Action item
Reproduce each line from the records that holds "logic".

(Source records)
__________________________________________________
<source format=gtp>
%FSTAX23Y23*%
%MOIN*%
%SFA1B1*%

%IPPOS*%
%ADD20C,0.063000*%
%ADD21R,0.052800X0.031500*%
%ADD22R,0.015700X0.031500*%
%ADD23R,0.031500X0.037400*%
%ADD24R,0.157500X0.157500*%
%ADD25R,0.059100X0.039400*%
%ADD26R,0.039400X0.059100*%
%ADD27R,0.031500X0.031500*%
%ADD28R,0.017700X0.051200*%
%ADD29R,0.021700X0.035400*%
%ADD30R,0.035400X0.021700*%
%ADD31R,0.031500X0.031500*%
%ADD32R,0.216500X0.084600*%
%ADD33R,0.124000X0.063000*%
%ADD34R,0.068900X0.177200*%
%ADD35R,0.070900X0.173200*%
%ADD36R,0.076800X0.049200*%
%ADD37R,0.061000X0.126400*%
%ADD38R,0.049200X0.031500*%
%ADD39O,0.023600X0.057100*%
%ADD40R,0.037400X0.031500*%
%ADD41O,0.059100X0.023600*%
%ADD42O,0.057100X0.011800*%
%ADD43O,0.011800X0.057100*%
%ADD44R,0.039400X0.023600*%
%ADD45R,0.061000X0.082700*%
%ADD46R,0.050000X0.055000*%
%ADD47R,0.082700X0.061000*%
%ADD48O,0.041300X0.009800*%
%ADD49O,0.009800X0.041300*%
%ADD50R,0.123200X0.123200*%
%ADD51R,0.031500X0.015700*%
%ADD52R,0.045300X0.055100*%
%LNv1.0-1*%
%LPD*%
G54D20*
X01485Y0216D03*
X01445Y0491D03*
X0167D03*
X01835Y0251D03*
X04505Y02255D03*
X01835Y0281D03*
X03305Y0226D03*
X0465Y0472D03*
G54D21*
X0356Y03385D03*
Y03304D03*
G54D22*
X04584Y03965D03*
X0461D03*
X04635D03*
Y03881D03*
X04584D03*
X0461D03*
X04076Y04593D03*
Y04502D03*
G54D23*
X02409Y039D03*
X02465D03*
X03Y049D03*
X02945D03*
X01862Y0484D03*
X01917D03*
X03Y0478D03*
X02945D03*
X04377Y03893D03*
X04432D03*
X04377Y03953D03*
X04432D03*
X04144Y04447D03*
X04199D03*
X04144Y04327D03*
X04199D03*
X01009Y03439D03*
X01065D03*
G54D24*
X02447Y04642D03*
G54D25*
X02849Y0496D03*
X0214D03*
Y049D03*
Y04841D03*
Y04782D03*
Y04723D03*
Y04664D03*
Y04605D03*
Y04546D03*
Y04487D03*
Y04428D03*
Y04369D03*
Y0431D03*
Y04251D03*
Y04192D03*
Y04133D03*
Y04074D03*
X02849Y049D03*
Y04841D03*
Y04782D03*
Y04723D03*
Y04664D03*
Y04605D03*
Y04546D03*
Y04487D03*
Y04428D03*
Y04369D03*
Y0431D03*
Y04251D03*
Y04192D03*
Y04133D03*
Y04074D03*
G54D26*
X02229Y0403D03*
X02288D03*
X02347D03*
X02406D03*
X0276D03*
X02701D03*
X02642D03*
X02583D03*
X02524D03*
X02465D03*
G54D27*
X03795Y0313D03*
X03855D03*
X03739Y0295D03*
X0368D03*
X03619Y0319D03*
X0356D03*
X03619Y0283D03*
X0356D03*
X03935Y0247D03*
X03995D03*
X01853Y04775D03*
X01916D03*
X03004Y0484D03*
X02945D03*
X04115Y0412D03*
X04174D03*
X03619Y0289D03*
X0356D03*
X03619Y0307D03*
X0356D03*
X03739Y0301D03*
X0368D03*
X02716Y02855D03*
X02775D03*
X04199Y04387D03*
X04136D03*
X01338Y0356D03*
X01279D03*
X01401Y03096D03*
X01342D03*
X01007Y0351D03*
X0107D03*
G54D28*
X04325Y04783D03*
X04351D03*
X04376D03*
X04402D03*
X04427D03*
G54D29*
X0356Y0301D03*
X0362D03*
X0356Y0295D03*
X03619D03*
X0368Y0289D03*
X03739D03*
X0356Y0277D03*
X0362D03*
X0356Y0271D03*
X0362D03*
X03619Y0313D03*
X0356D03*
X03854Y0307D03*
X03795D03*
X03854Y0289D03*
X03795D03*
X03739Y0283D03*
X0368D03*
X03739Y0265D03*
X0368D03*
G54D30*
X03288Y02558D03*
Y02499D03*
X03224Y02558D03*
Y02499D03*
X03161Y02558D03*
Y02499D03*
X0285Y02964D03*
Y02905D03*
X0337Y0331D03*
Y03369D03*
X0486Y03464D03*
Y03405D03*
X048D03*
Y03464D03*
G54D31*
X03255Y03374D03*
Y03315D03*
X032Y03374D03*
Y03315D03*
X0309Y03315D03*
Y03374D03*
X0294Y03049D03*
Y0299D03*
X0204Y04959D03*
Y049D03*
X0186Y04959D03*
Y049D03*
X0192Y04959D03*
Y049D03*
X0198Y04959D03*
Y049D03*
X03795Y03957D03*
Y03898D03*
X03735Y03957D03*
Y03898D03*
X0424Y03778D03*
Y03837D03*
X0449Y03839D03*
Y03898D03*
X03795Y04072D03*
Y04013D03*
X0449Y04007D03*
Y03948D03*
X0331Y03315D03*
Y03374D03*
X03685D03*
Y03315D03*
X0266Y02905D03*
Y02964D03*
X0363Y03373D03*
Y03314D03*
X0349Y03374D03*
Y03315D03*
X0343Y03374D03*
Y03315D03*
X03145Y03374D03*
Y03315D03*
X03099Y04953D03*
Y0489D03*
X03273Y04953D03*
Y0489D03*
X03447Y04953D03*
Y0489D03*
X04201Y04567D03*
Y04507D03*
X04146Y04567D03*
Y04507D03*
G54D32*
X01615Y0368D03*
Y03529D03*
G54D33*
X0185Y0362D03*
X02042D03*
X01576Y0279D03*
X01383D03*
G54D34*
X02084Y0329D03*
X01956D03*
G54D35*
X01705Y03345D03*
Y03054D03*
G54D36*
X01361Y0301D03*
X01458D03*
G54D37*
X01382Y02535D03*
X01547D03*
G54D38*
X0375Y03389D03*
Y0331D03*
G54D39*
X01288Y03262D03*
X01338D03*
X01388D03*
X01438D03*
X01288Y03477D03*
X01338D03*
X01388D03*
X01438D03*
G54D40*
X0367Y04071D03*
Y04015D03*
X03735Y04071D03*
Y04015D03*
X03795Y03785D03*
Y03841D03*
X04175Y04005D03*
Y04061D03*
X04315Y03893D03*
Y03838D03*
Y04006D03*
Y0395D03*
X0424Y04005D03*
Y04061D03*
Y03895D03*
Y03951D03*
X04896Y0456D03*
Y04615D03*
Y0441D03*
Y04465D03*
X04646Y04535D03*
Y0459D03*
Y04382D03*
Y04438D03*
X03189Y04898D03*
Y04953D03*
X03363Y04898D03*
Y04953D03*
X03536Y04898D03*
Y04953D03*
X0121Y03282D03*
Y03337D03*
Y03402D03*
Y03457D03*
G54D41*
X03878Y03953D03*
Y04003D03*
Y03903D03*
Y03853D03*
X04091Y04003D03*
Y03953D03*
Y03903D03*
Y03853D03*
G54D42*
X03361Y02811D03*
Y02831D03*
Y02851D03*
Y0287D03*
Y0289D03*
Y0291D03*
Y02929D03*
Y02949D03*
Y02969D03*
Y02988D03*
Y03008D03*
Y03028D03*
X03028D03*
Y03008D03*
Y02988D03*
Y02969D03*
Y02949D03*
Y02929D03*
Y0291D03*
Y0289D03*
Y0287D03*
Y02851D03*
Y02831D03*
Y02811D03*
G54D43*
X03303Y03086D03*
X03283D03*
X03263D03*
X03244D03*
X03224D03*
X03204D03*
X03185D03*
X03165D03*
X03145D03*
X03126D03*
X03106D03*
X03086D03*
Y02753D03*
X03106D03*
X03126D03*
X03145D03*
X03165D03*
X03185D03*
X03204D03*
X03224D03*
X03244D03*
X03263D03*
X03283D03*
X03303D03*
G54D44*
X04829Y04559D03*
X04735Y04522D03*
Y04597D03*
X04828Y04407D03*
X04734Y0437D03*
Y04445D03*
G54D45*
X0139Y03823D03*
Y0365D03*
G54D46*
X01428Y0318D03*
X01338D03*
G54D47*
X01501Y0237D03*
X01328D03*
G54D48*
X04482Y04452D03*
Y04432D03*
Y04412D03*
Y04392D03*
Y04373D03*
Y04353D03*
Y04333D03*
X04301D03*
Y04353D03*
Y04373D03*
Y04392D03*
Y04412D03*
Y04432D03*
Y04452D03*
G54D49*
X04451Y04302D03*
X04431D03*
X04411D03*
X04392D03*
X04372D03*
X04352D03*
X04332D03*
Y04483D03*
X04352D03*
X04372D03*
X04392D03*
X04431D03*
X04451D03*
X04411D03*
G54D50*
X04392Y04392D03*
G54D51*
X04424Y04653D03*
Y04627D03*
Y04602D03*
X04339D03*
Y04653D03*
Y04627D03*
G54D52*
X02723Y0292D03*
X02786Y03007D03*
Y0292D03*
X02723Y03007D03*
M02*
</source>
__________________________________________________
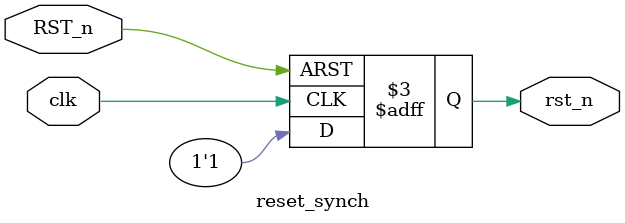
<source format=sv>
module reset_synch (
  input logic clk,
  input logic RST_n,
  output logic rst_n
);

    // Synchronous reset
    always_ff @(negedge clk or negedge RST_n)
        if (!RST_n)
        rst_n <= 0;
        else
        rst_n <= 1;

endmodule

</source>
__________________________________________________
Your response
  input logic clk,
  input logic RST_n,
  output logic rst_n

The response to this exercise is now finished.